**Instructions to follow:**
Of all the entries below, only the lines from the one with "and provide feedback." up to and including the one with "if guess \<" are to be duplicated exactly.

Stored data
>>
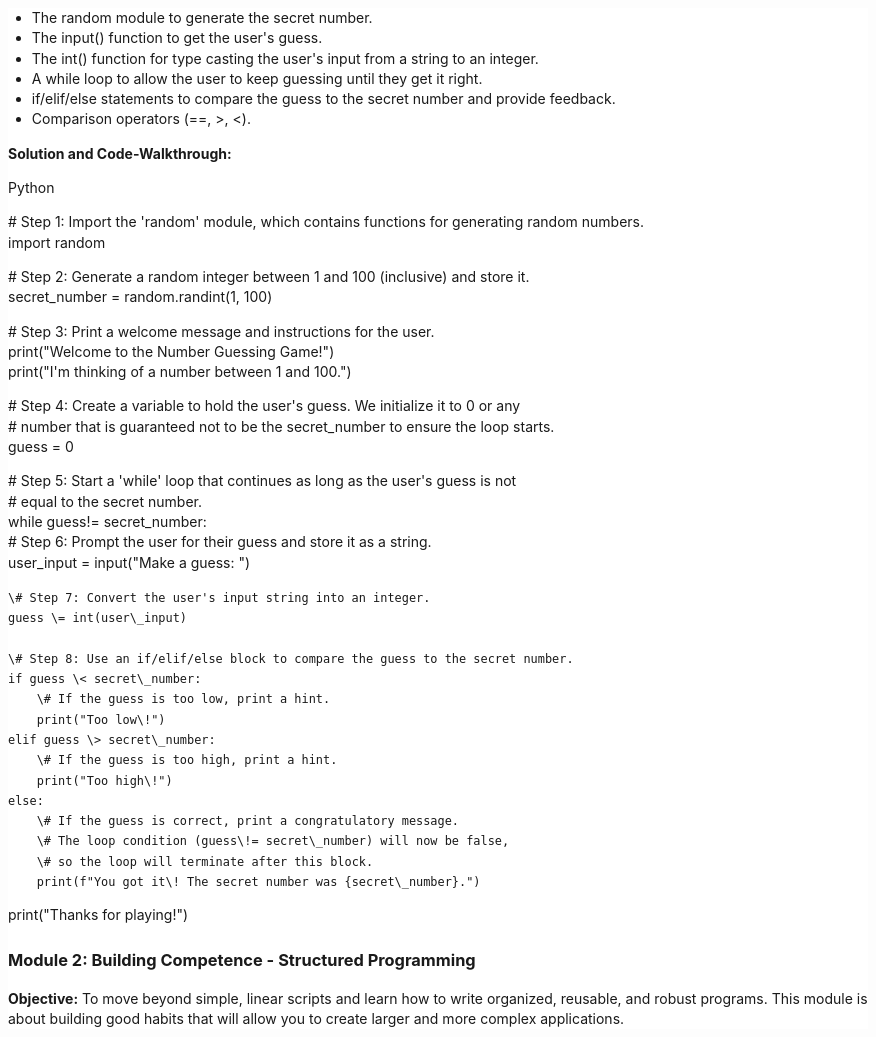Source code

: * The random module to generate the secret number.  
* The input() function to get the user's guess.  
* The int() function for type casting the user's input from a string to an integer.  
* A while loop to allow the user to keep guessing until they get it right.  
* if/elif/else statements to compare the guess to the secret number and provide feedback.  
* Comparison operators (==, \>, \<).

**Solution and Code-Walkthrough:**

Python

\# Step 1: Import the 'random' module, which contains functions for generating random numbers.  
import random

\# Step 2: Generate a random integer between 1 and 100 (inclusive) and store it.  
secret\_number \= random.randint(1, 100)

\# Step 3: Print a welcome message and instructions for the user.  
print("Welcome to the Number Guessing Game\!")  
print("I'm thinking of a number between 1 and 100.")

\# Step 4: Create a variable to hold the user's guess. We initialize it to 0 or any  
\# number that is guaranteed not to be the secret\_number to ensure the loop starts.  
guess \= 0

\# Step 5: Start a 'while' loop that continues as long as the user's guess is not  
\# equal to the secret number.  
while guess\!= secret\_number:  
    \# Step 6: Prompt the user for their guess and store it as a string.  
    user\_input \= input("Make a guess: ")

    \# Step 7: Convert the user's input string into an integer.  
    guess \= int(user\_input)

    \# Step 8: Use an if/elif/else block to compare the guess to the secret number.  
    if guess \< secret\_number:  
        \# If the guess is too low, print a hint.  
        print("Too low\!")  
    elif guess \> secret\_number:  
        \# If the guess is too high, print a hint.  
        print("Too high\!")  
    else:  
        \# If the guess is correct, print a congratulatory message.  
        \# The loop condition (guess\!= secret\_number) will now be false,  
        \# so the loop will terminate after this block.  
        print(f"You got it\! The secret number was {secret\_number}.")

print("Thanks for playing\!")

### **Module 2: Building Competence \- Structured Programming**

**Objective:** To move beyond simple, linear scripts and learn how to write organized, reusable, and robust programs. This module is about building good habits that will allow you to create larger and more complex applications.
<<
**Answer to this problem:**
* if/elif/else statements to compare the guess to the secret number and provide feedback.  
* Comparison operators (==, \>, \<).

**Solution and Code-Walkthrough:**

Python

\# Step 1: Import the 'random' module, which contains functions for generating random numbers.  
import random

\# Step 2: Generate a random integer between 1 and 100 (inclusive) and store it.  
secret\_number \= random.randint(1, 100)

\# Step 3: Print a welcome message and instructions for the user.  
print("Welcome to the Number Guessing Game\!")  
print("I'm thinking of a number between 1 and 100.")

\# Step 4: Create a variable to hold the user's guess. We initialize it to 0 or any  
\# number that is guaranteed not to be the secret\_number to ensure the loop starts.  
guess \= 0

\# Step 5: Start a 'while' loop that continues as long as the user's guess is not  
\# equal to the secret number.  
while guess\!= secret\_number:  
    \# Step 6: Prompt the user for their guess and store it as a string.  
    user\_input \= input("Make a guess: ")

    \# Step 7: Convert the user's input string into an integer.  
    guess \= int(user\_input)

    \# Step 8: Use an if/elif/else block to compare the guess to the secret number.  
    if guess \< secret\_number:  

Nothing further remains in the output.